- RECORDS TO PROCESS:
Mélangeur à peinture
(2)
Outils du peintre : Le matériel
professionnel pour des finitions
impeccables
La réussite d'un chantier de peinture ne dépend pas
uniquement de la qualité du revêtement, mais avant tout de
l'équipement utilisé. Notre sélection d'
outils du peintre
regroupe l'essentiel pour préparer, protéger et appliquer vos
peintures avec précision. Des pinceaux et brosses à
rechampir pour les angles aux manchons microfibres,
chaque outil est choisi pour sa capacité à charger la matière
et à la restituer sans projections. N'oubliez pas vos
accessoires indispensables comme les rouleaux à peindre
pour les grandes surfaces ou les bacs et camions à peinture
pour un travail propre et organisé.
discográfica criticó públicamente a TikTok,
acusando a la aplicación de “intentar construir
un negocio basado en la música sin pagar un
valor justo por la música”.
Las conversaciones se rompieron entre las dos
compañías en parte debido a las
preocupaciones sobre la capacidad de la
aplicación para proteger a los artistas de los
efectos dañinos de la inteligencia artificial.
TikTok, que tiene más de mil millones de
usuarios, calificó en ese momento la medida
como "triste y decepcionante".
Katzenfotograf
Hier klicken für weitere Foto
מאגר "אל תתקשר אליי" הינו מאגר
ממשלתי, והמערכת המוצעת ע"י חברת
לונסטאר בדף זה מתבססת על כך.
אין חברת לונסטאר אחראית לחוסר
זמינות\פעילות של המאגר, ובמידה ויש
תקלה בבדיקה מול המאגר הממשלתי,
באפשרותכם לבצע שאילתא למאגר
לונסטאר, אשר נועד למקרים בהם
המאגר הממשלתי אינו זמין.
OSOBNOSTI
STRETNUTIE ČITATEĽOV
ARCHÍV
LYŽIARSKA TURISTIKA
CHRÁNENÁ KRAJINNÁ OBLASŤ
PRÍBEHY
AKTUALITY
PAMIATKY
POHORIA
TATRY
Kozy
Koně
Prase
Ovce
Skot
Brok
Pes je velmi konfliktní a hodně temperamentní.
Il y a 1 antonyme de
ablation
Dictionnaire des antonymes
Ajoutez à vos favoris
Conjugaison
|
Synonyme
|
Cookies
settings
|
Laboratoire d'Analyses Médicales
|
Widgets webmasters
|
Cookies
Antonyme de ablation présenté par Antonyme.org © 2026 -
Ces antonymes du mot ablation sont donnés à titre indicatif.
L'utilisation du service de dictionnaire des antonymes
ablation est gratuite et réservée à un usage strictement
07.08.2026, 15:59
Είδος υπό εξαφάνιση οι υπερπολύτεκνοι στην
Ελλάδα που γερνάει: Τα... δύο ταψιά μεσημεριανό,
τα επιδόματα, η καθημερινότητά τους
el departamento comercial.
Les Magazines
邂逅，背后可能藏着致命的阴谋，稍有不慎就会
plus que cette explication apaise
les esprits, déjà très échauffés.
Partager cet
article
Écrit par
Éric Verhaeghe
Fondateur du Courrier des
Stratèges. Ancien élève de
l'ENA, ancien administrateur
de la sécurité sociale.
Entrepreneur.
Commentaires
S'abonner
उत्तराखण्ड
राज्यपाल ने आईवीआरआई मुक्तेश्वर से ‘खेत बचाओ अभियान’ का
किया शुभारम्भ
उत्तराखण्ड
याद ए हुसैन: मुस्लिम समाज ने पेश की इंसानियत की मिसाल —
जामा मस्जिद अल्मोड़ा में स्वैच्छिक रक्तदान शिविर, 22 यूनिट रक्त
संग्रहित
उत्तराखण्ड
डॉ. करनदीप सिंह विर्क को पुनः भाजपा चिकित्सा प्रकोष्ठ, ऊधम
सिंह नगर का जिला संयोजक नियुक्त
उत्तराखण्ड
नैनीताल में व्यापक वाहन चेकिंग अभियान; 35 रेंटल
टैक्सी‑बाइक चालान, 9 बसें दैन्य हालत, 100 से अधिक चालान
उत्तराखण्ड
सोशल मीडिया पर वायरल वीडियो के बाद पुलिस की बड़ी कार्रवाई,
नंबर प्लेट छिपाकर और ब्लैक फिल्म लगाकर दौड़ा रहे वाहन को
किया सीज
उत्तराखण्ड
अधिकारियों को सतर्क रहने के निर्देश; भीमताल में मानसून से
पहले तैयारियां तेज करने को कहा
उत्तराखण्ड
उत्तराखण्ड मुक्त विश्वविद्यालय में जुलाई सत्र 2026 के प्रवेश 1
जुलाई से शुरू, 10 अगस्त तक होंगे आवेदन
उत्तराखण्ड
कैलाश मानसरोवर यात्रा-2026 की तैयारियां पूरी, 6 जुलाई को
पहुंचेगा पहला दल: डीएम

- ASSIGNMENT:
In the listing above, find the line with "לונסטאר, אשר נועד למקרים בהם" and the line with "plus que cette explication apaise". Output those two lines and every line between them, exactly as written.

- ANSWER TO THIS PROBLEM:
לונסטאר, אשר נועד למקרים בהם
המאגר הממשלתי אינו זמין.
OSOBNOSTI
STRETNUTIE ČITATEĽOV
ARCHÍV
LYŽIARSKA TURISTIKA
CHRÁNENÁ KRAJINNÁ OBLASŤ
PRÍBEHY
AKTUALITY
PAMIATKY
POHORIA
TATRY
Kozy
Koně
Prase
Ovce
Skot
Brok
Pes je velmi konfliktní a hodně temperamentní.
Il y a 1 antonyme de
ablation
Dictionnaire des antonymes
Ajoutez à vos favoris
Conjugaison
|
Synonyme
|
Cookies
settings
|
Laboratoire d'Analyses Médicales
|
Widgets webmasters
|
Cookies
Antonyme de ablation présenté par Antonyme.org © 2026 -
Ces antonymes du mot ablation sont donnés à titre indicatif.
L'utilisation du service de dictionnaire des antonymes
ablation est gratuite et réservée à un usage strictement
07.08.2026, 15:59
Είδος υπό εξαφάνιση οι υπερπολύτεκνοι στην
Ελλάδα που γερνάει: Τα... δύο ταψιά μεσημεριανό,
τα επιδόματα, η καθημερινότητά τους
el departamento comercial.
Les Magazines
邂逅，背后可能藏着致命的阴谋，稍有不慎就会
plus que cette explication apaise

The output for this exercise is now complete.